**Extract:**
Their second album, Like to Get to Know You, was released in April 1968. Two singles were released: "Sunday Mornin'" in the winter, which reached No. 30 on February 10–17, 1968, and "Like to Get to Know You" in the spring, which reached No. 17 on June 8, 1968. The latter single's B-side, "Three Ways From Tomorrow", also received considerable airplay. The album included their rendition of "Stardust", and a version of folksinger Fred Neil's "Everybody's Talkin'", subsequently a hit single for Harry Nilsson and the theme song for the movie Midnight Cowboy.

"Give a Damn" was released as a single in late Summer 1968. Although not receiving airplay in several markets because of the curse word – and because it was a comment on racial equality that became the theme song for the New York Urban Coalition – the song became a regional hit and reached No. 43. The song reached #26 in the Canadian RPM magazine charts.

The band also performed the song live on a November 1968 episode of ABC's The Hollywood Palace, as well as on The Smothers Brothers Comedy Hour that resulted in CBS' Standards and Practices division receiving numerous complaints about the song's title being used during "family viewing hours". One such complaint reportedly came from President Richard Nixon. "Give a Damn" would become John Lindsay's campaign song during his successful run for mayor of New York.

**Tasks to perform:**
**A.** Answer these questions from the excerpt above, one line each:
(i) What chart position did the single "Like to Get to Know You" reach, and on what date?
(ii) In which charts did "Give a Damn" reach #26?
(iii) Whose campaign song did "Give a Damn" become?
**B.** Please summarize the excerpt above in two sentences.

**Supplied entries:**
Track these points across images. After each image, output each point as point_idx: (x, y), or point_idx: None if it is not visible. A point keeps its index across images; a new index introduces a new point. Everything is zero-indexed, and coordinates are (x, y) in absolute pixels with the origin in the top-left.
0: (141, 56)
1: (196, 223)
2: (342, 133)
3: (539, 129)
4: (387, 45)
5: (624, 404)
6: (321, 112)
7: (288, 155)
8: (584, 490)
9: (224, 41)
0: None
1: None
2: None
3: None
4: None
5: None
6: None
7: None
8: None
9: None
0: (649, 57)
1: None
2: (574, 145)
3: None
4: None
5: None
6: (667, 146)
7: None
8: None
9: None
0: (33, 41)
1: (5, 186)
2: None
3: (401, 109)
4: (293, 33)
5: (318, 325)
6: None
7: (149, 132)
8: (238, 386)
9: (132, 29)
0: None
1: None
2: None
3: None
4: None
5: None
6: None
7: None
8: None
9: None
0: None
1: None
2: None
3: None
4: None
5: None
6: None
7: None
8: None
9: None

**Full answers:**
**A.**
(i) No. 17, on June 8, 1968.
(ii) The Canadian RPM magazine charts.
(iii) John Lindsay's, during his successful run for mayor of New York.

**B.** The band's second album, Like to Get to Know You, came out in April 1968 with two singles, "Sunday Mornin'" (No. 30) and the title track (No. 17), and it included versions of "Stardust" and Fred Neil's "Everybody's Talkin'". Their late-summer 1968 single "Give a Damn" went without airplay in several markets because of its curse word and its comment on racial equality, yet it reached No. 43 (#26 in the Canadian RPM magazine charts), drew complaints after a performance on The Smothers Brothers Comedy Hour, and became John Lindsay's campaign song in his run for mayor of New York.